The Black Legion is a definite no for obvious reasons, and likewise the Word Bearers. The Emperors Children and the Death Guard are both far too corrupted, and the World Eaters are nutso berserkers lost in the red mist of Khorne. Finally the Night Lords have a long standing grudge with the imperium.


----------



## Deloth (May 18, 2016)

Alpha Legion may not rejoin the Imperium in the traditional sense, but they would definitely act towards the defeat of Chaos. That has always been their goal.


----------



## Lord Mephiston (Sep 16, 2010)

40k Endtimes are not close. GW won't repeat that mistake.


----------



## Brother Lucian (Apr 22, 2011)

Lord Mephiston said:


> 40k Endtimes are not close. GW won't repeat that mistake.


END TIMES 40k CONFIRMED? The Primarchs Return - Spikey Bits

So, the Crimson King is nearly at release. Which leaves the mentioned macragge book.
And look at warzone fenris, the wulfen has returned, which i see as another end times hint.

The fantasy end times was awesome, but it was the AoS followup product that people was unhappy with.


----------



## Lord Mephiston (Sep 16, 2010)

Brother Lucian said:


> END TIMES 40k CONFIRMED? The Primarchs Return - Spikey Bits
> 
> So, the Crimson King is nearly at release. Which leaves the mentioned macragge book.
> And look at warzone fenris, the wulfen has returned, which i see as another end times hint.
> ...


I am pretty sure they might put forward a Time Of Ending scenario, but they will never END 40k the way they did WHFB. With a crapload of aliens and Daemons and Armless' plans finally coming into place, the Imperium will need some reinforcements, AKA a Stimulus package. And I guess that will come in the form of the Primarchs ? 

But totally finishing off 40k the way they did WHFB !? Oh hell no. I expect and rather enjoy the stalemate, and it remaining year 999 for ever lol.

P.S. Even His Holy Majesty, Our Lord And Saviour, Emperor Matt Ward, Beloved By All, is back with GW but not working on 40k right now. His Eternal Glorious Light is being shed on Age Of Sigmar instead.


----------



## Brother Dextus (Jan 30, 2013)

I dont think the 'end times' are coming in the sense of AoS, but there could be a restart of Black Crusades or invasions. I suspect its more a reboot and release of models around a scenario. GW keeps 40k alive by the stalemate within the imperium and chaos, with the outliers of xenos causing problems for everyone around the central theme.

Back to your question, I think only Alpha are even up for consideration imho. Legions aligned with a 'god' are inherently too far gone, Night Lords are somewhat akin to blood angels, except without the reverence for big E. Iron Warriors are too embittered, and some of the travesties (Daemoncula/Honsou etc) would probably be a bit too far for the =]I[= to forgive.

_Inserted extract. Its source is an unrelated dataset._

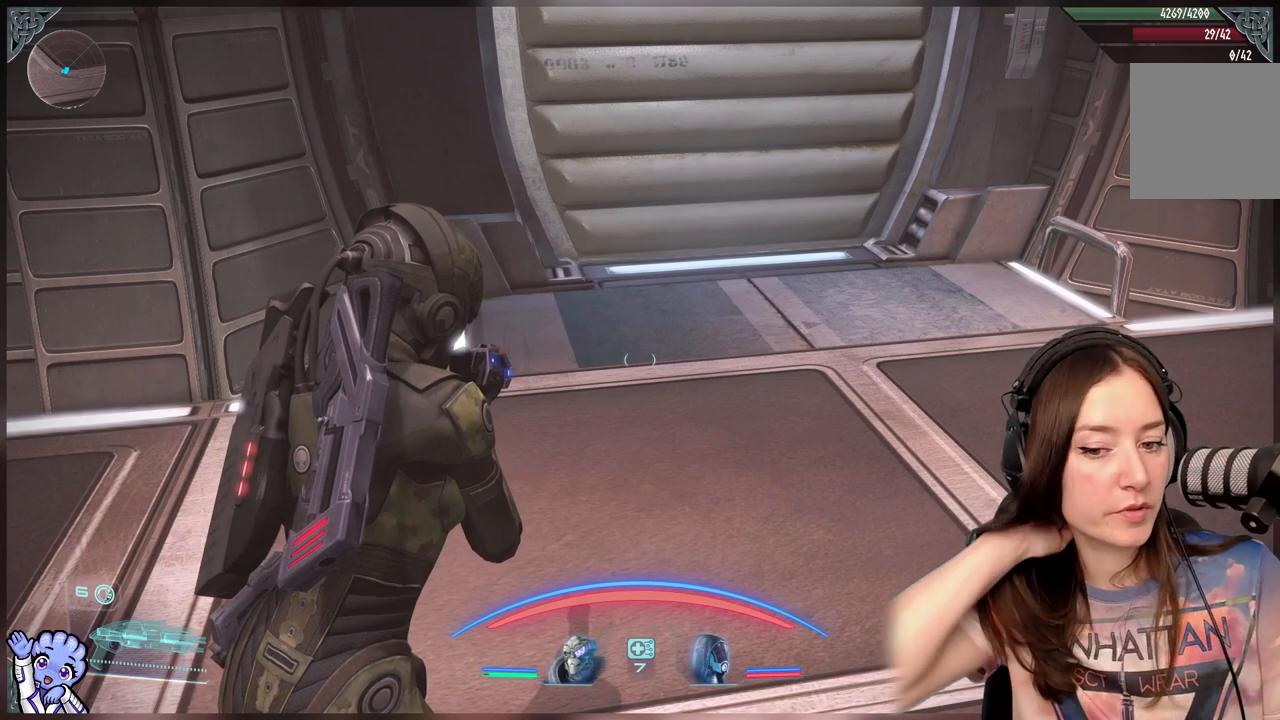
{"buttons": [], "left_stick": "center", "right_stick": "center", "events": []}
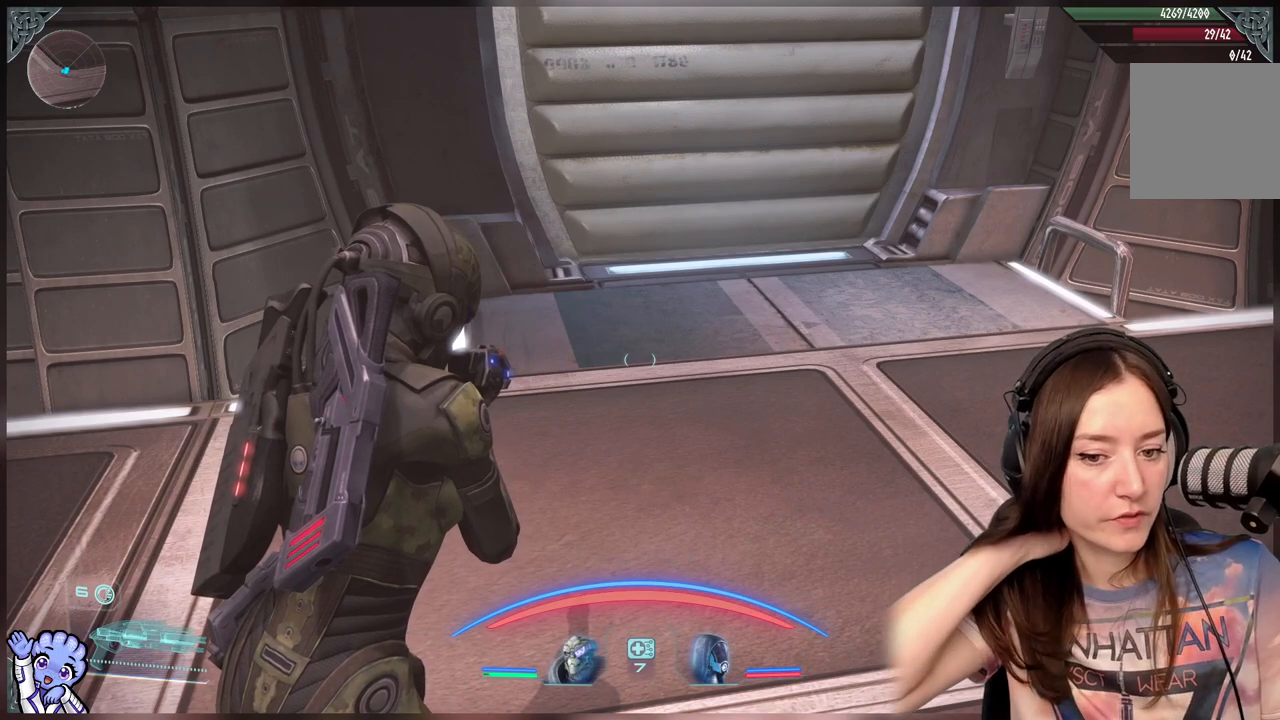
{"buttons": [], "left_stick": "center", "right_stick": "center", "events": []}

The question isnt so much as who would be pardoned, more would a pardon be proposed.


----------



## Brother Lucian (Apr 22, 2011)

Brother Dextus said:


> I dont think the 'end times' are coming in the sense of AoS, but there could be a restart of Black Crusades or invasions. I suspect its more a reboot and release of models around a scenario. GW keeps 40k alive by the stalemate within the imperium and chaos, with the outliers of xenos causing problems for everyone around the central theme.
> 
> Back to your question, I think only Alpha are even up for consideration imho. Legions aligned with a 'god' are inherently too far gone, Night Lords are somewhat akin to blood angels, except without the reverence for big E. Iron Warriors are too embittered, and some of the travesties (Daemoncula/Honsou etc) would probably be a bit too far for the =]I[= to forgive.
> 
> The question isnt so much as who would be pardoned, more would a pardon be proposed.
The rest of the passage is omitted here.